# "Redeeming Science: A God-Centered Approach" by Vern Poythress



## sastark (May 14, 2008)

Has anyone read this? Any comments?

I have not read it, only came across it for the first time today. Is it worth reading?


----------



## Dogfreid (May 14, 2008)

Triablogue: "Redeeming Science"


----------



## jaybird0827 (May 14, 2008)

I have not read the book.

I want to add a question. I understand that Poythress is a mathematician. Is there anything in there about redeeming math?


----------



## sastark (May 14, 2008)

Dogfreid said:


> Triablogue: "Redeeming Science"



In this review, the reviewer quotes Poythress as saying:



> God really did create the world in six-days. That is to say, when we speak in everyday human terms…because we are thinking of days within an interactive orientation. Only within the technical sphere of consistent clock orientation and calculation do we develop another, complementary perspective on time. Within that sphere, where we define ‘time’ in an unusual, precise way that separates it from human rhythms, we obtain a figure of 14 billions years



Am I correct in understanding this to mean that Poythress is advocating a 14 billion year old universe? Just seeking clarification.


----------



## VictorBravo (May 14, 2008)

sastark said:


> Dogfreid said:
> 
> 
> > Triablogue: "Redeeming Science"
> ...



I take it that he is trying to finesse the issue. He seems to favor mature creation but doesn't want to pin it down with a stopwatch.
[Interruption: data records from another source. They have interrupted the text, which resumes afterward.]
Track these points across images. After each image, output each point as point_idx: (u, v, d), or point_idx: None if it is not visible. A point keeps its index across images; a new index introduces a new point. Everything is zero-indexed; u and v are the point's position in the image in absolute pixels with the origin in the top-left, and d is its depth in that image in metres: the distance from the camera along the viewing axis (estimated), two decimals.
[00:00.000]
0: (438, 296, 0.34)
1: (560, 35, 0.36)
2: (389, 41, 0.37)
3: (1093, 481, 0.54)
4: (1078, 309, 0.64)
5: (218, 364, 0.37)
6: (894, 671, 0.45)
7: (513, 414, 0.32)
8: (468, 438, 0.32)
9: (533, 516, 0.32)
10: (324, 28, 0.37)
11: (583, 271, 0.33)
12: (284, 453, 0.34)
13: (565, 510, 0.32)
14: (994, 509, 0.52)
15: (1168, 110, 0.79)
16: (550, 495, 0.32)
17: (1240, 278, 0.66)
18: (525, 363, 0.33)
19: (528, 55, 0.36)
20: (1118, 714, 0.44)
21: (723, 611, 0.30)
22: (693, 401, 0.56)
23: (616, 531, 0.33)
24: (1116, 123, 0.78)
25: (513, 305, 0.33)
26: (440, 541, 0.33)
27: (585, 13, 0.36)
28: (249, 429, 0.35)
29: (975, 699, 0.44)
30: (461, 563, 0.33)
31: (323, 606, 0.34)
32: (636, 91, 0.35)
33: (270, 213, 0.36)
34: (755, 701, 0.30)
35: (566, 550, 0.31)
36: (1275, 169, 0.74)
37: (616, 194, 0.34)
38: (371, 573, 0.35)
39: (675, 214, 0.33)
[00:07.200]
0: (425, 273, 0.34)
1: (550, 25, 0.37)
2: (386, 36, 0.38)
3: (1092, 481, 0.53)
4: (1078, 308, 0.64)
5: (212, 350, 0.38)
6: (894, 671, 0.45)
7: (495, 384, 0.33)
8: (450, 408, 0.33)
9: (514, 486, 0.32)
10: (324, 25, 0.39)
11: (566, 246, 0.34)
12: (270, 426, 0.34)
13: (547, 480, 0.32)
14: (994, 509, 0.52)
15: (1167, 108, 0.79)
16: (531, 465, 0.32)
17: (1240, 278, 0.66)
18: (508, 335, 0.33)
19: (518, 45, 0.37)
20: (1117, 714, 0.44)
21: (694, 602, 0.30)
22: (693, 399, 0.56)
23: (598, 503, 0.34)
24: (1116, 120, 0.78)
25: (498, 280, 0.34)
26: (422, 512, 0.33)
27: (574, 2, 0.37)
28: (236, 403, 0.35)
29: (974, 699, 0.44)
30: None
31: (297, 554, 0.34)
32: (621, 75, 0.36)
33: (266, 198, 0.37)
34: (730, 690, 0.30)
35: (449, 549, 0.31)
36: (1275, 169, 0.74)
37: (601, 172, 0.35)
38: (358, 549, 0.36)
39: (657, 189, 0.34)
Another way of putting it (according to how I understand Poythress) would be to say that it was a six day creation, but those six days would look something like 14 billion years to us if we used a current atomic clock.

When you get into the question of whether time has a constant value, you can end up in some pretty strange places. The problem is, we have observed that time is relative.


----------